How and why should we explain the decisions made by artificial intelligence (AI) algorithms?
The need for explainability is not new! The question was already being asked as far back as ancient times, even if back then it was from a philosophical point of view. It was later posed in a formal way at the end of the 19th century, particularly since the work of Charles Peirce. This American philosopher and theorist introduced abductive reasoning, i.e. the search for explanations. Many of the methods used in symbolic AI, which are based on knowledge modelling with approaches such as logic, symbolic learning, etc., are said to be ‘inherently explainable’, because the sequence of reasoning that leads to a decision is identified. But this is only partially true, because if the problem posed becomes too large, with a large number of logical formulas, very complex decision trees, and very numerous association rules, explanation becomes difficult.
The question of explainability is all the more relevant today as the second paradigm of AI, statistical approaches to AI, has been at the forefront in recent years. While symbolic AI is based on rules and reproduces human reasoning, statistical approaches to AI rely on statistical learning methods, in particular artificial neural networks that are trained on large volumes of data. These approaches are part of what is known as machine learning (ML), including deep learning (DL). It is very difficult to extract and express the rules of what neural networks do, which begin with the data.
How can an AI decision be explained?
First of all, it is necessary to define what to explain, for whom, how and why. The choice of explainability tools or methods depends on the answer to these questions. For neural networks, it is possible to answer them at the level of the data used, at the level of the operation of the network itself or at the level of the result produced. For the operation, one may ask whether it is necessary to explain. Take aspirin for example, for a long time it was used without anyone knowing how it worked. When it the way it worked was finally understood, it was used to develop new things, without changing the way aspirin itself was used. In the same way, you can drive a car without understanding the engine but with a level of knowledge that is sufficient to use a car well.

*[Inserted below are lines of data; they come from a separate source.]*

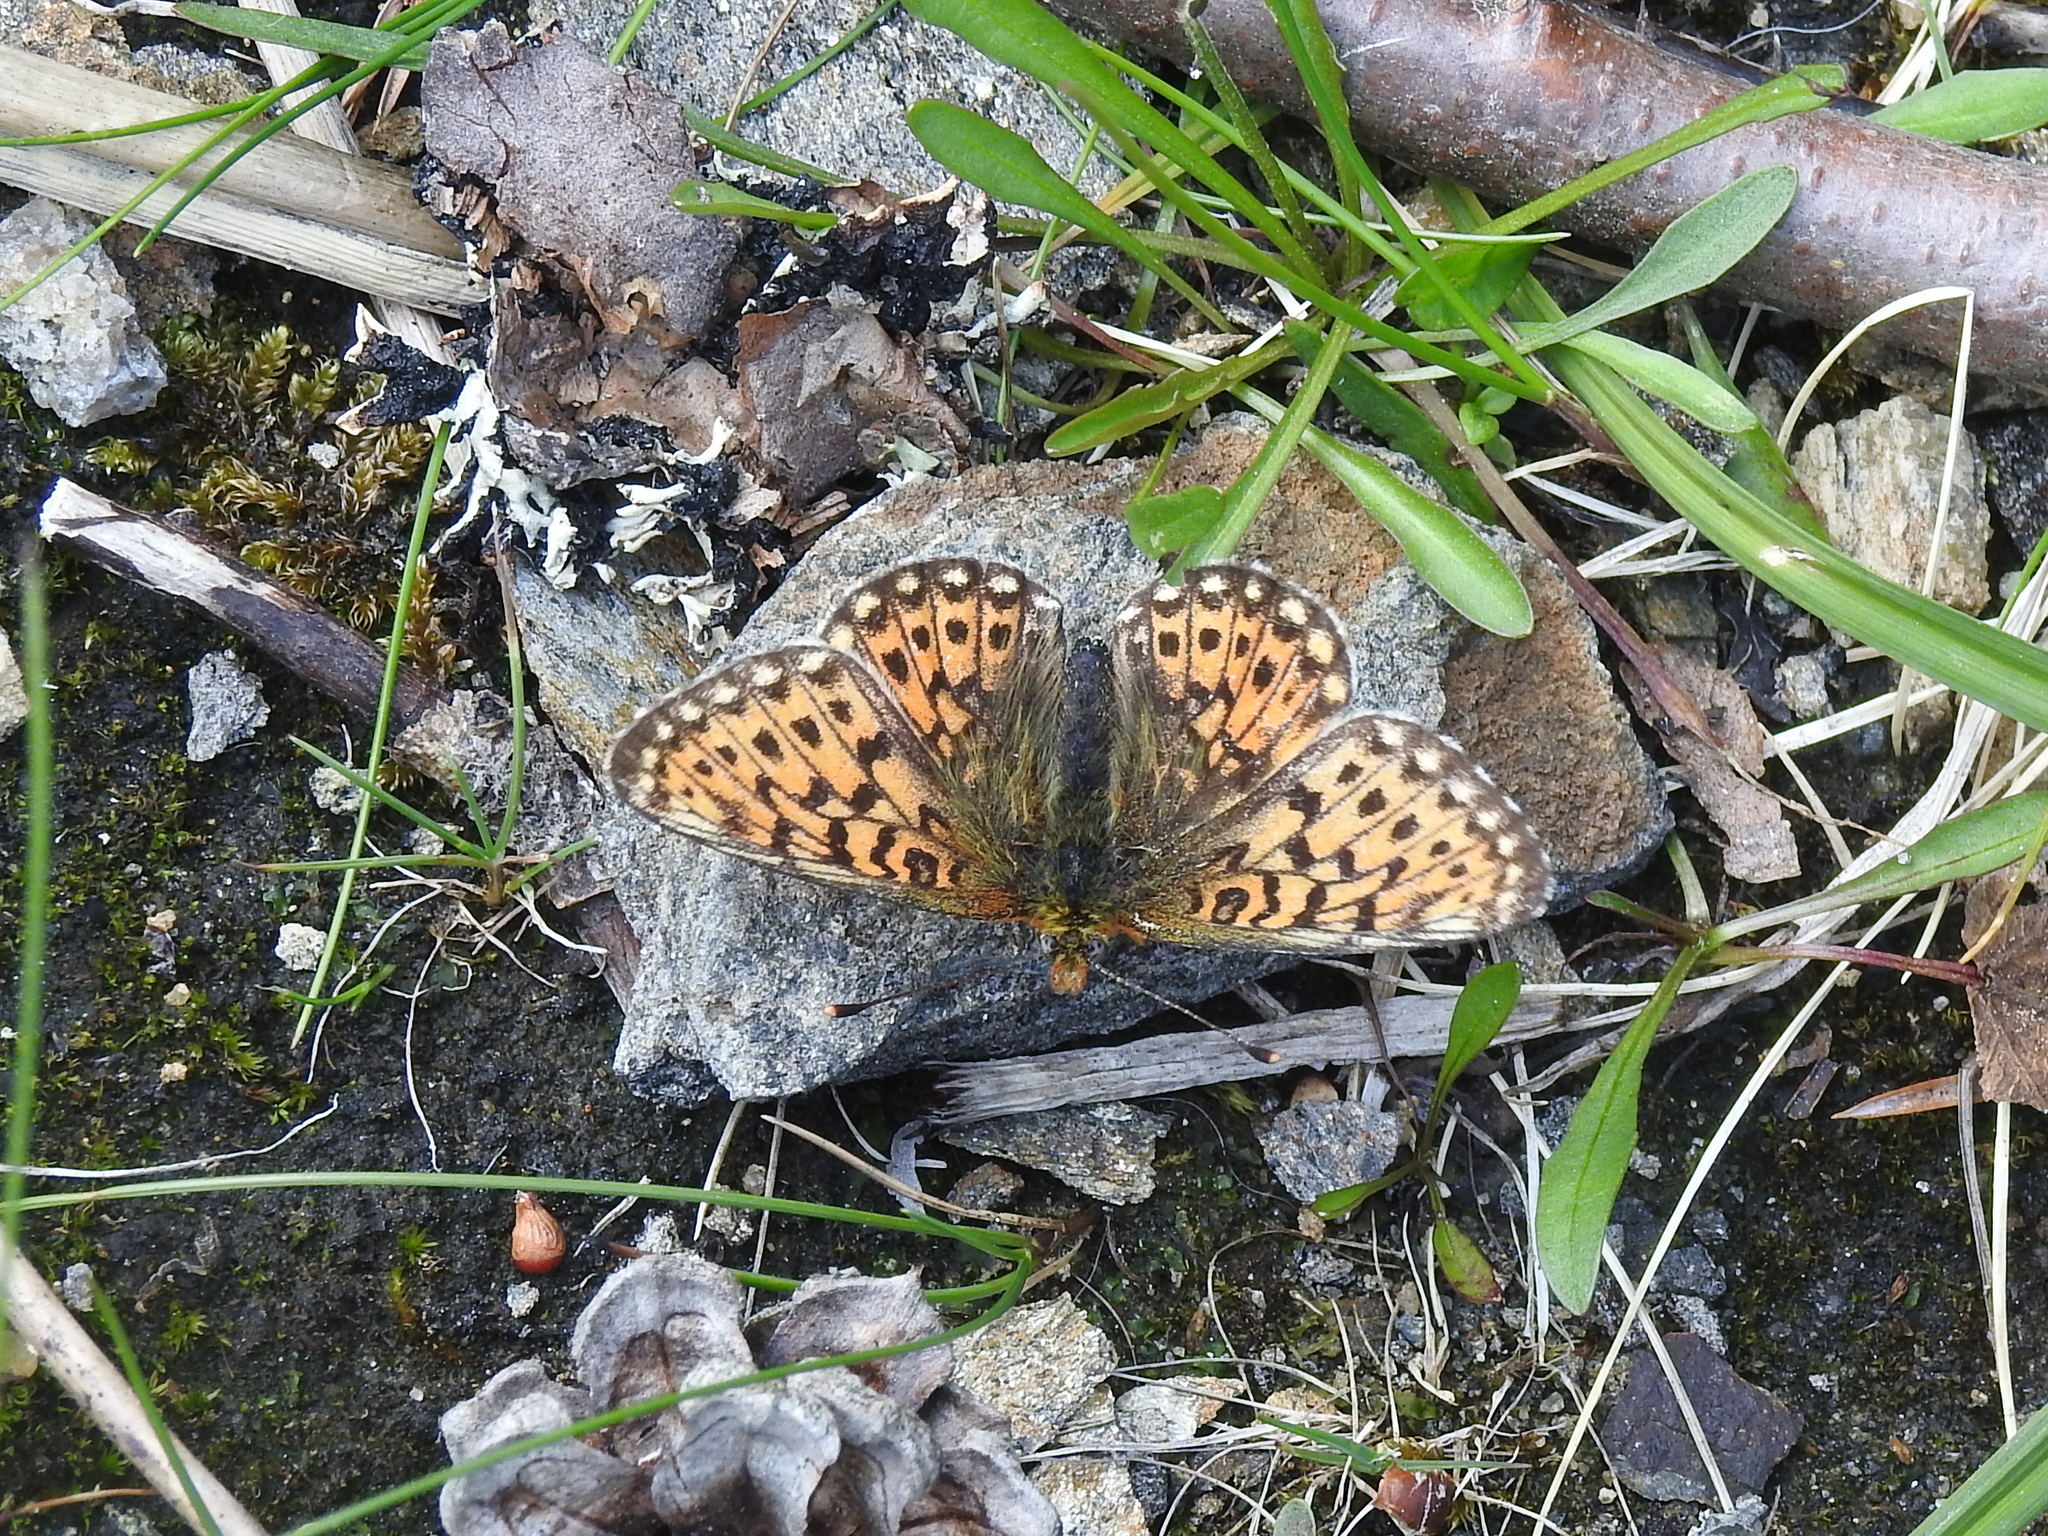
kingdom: Animalia
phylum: Arthropoda
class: Insecta
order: Lepidoptera
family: Nymphalidae
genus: Clossiana
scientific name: Clossiana euphrosyne
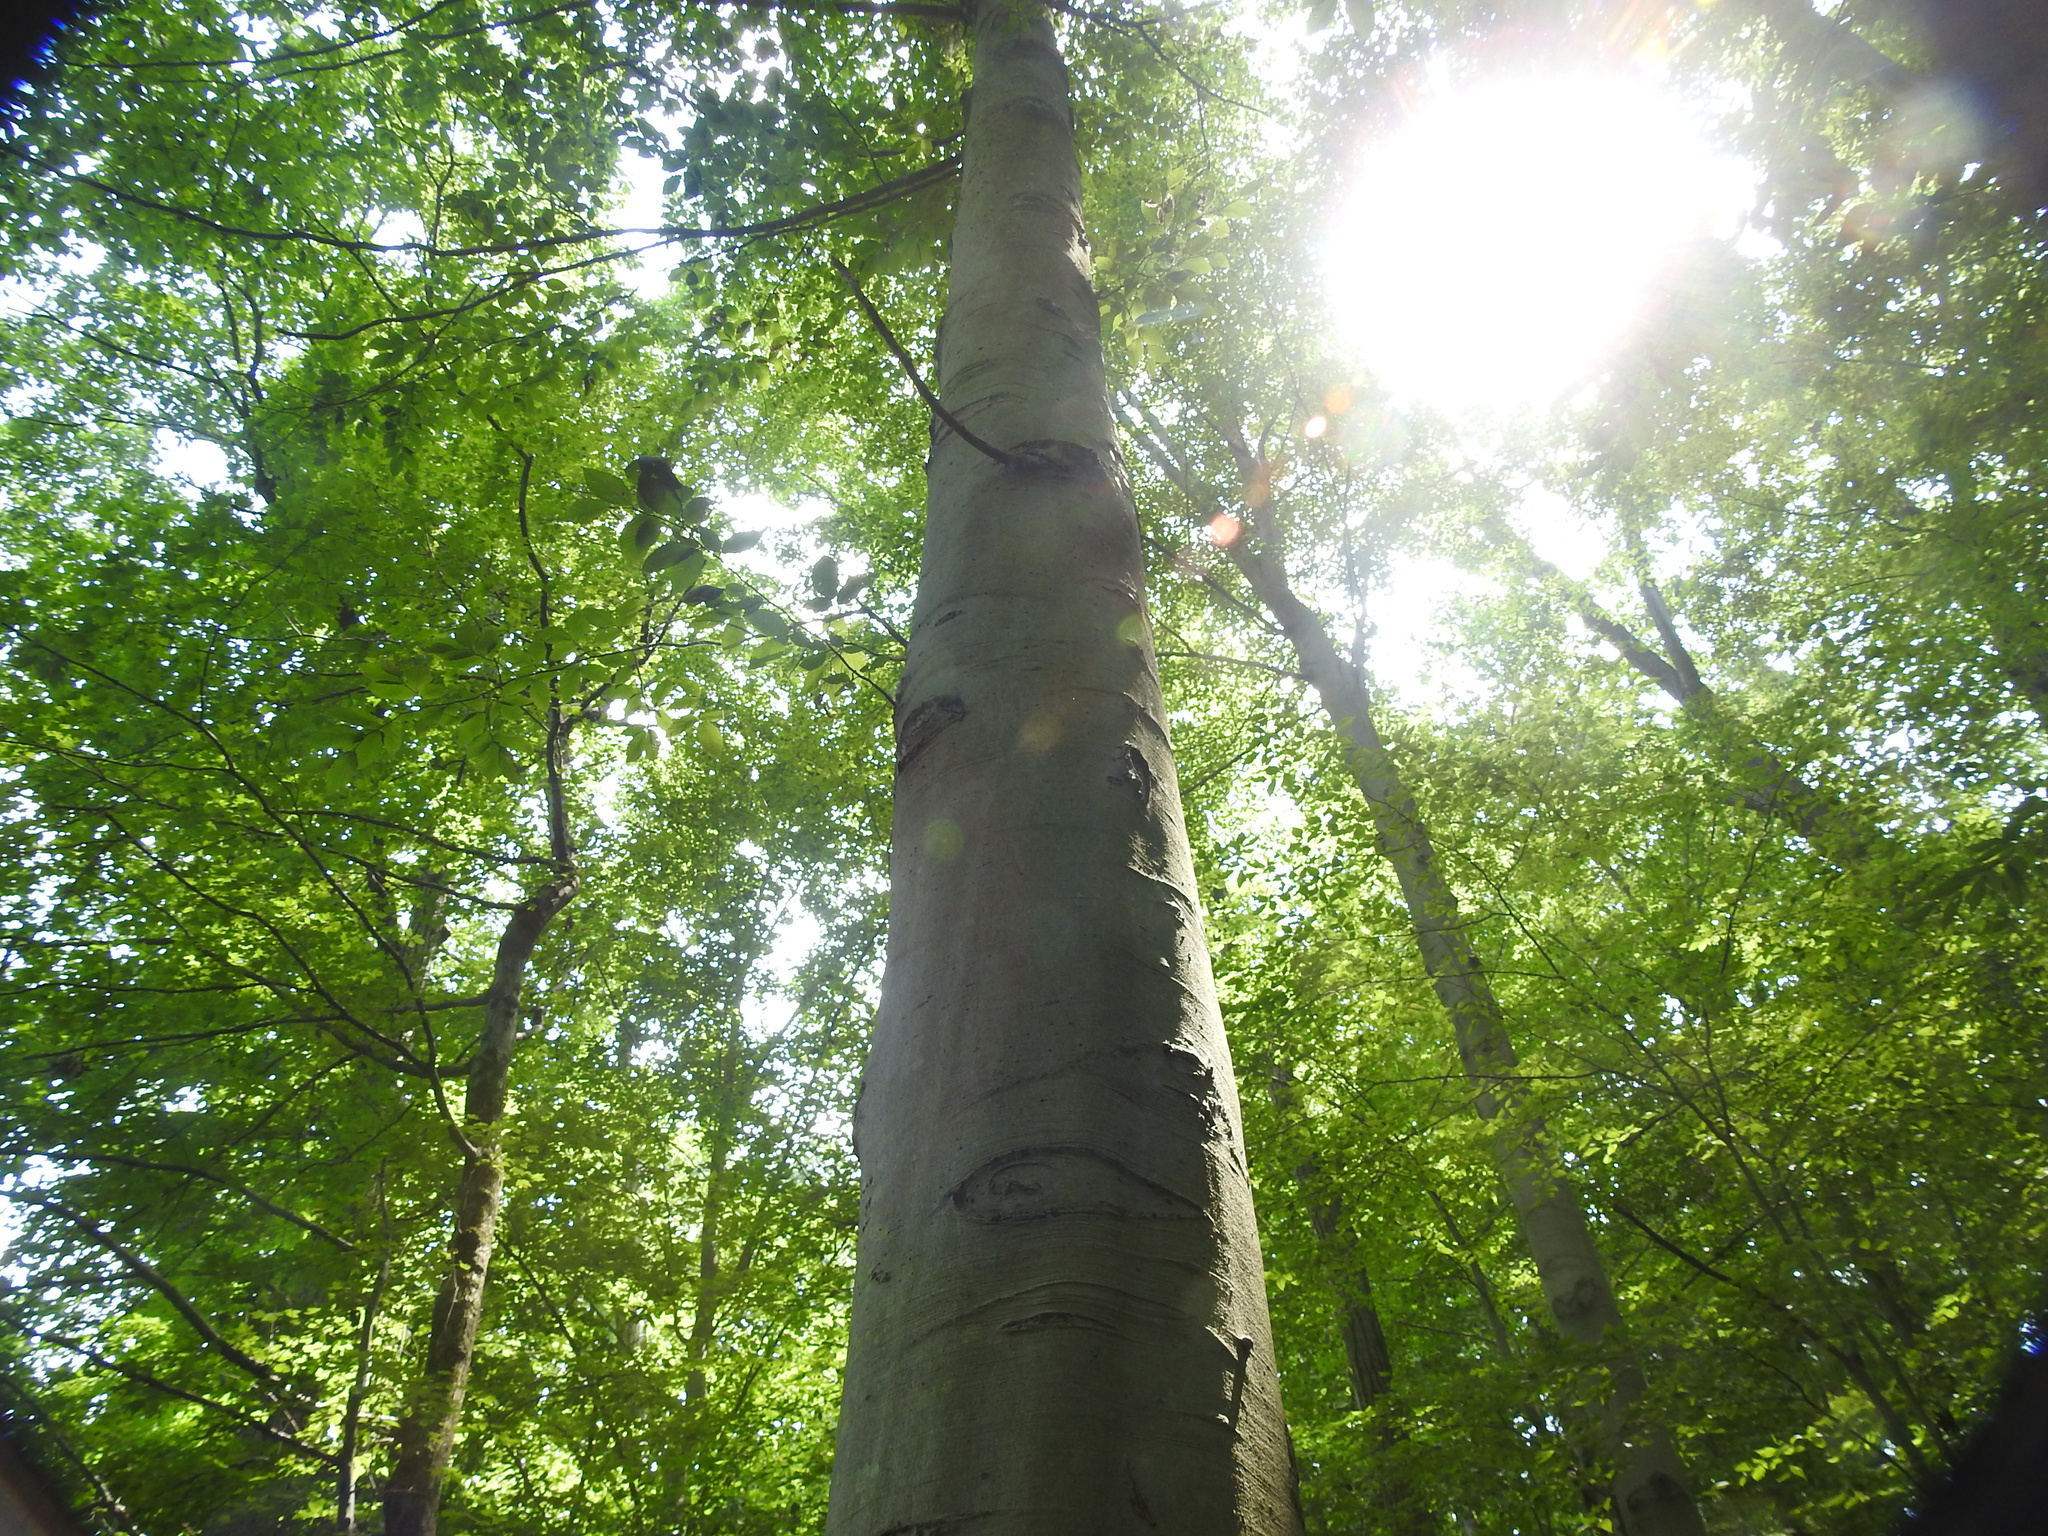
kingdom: Plantae
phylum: Tracheophyta
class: Magnoliopsida
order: Fagales
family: Fagaceae
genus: Fagus
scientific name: Fagus grandifolia
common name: American beech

At the level of the result, the explanation may need to go through intermediate steps to explain the final result. For example, I work with radiologists on measuring the thickness of the corpus callosum in premature babies. The radiologists wanted to know where the results came from, which region was recognised in the image, where the measurements were made, to understand what contributed to the decision and explain the final result. These steps were necessary for them to have confidence in the tool.
An algorithm is expected to be neutral, but nothing is ever neutral! The doctor triggers an imaging test for his patient because he is looking for something that he can identify in this image, he has an intention. This introduces biases, which are not statistical, but cognitive, of framing, confirmation, complacency, etc. These same biases are found in the face of images that have been taken. We are faced with these same biases when it comes to the results produced by an algorithm. Furthermore, we should not forget that we trust the algorithm more if it shows us what we are looking for. Another factor to consider is the cost of an error, which can be very different depending on whether or not anything has been detected. Radiologists generally prefer to have a higher number of false positives (since other examinations will always confirm or invalidate what has been detected) than false negatives. It is when the algorithm does not detect anything that it must not be mistaken, even if the doctors always verify the results visually.
Explainability therefore varies according to the user and how an algorithm is used?
Explanation is a process of conversation, of communication. We adapt the level of explanation according to the person we are talking to. To stay within the medical framework, let’s take the example of an image showing a tumour. The doctor will explain this image and the tumour differently depending on whether he is talking to his staff, to students, to an audience in a conference or to his patient. This is why doctors do not want the results from algorithms to be made part of the patient’s records before having had a chance to check them themselves.
We also need to ask ourselves why we want to explain. Is it to justify, to control the functioning of an algorithm, to discover scientific knowledge, a phenomenon? The objectives vary and will therefore require different tools. The stakes also differ, there are issues of trust, ethics, responsibility, and possibly economic issues.
Why is the need for explicability stronger at the moment?
This is mainly due to the increasing use of deep neural networks, which have millions of parameters and are extremely complex. There is a lot of reliance on data in the hope that increasing the volumes used will help improve the results. This being said, there is a lot of domain knowledge that could be used. This is what hybrid AI proposes to do, combining several approaches to AI. It combines knowledge and data, symbolic AI and neural networks, logic and learning. Personally, I’m a big believer in this. But whatever the approach, the role of the human being remains paramount, and the decisions made by an algorithm will always have to be justified.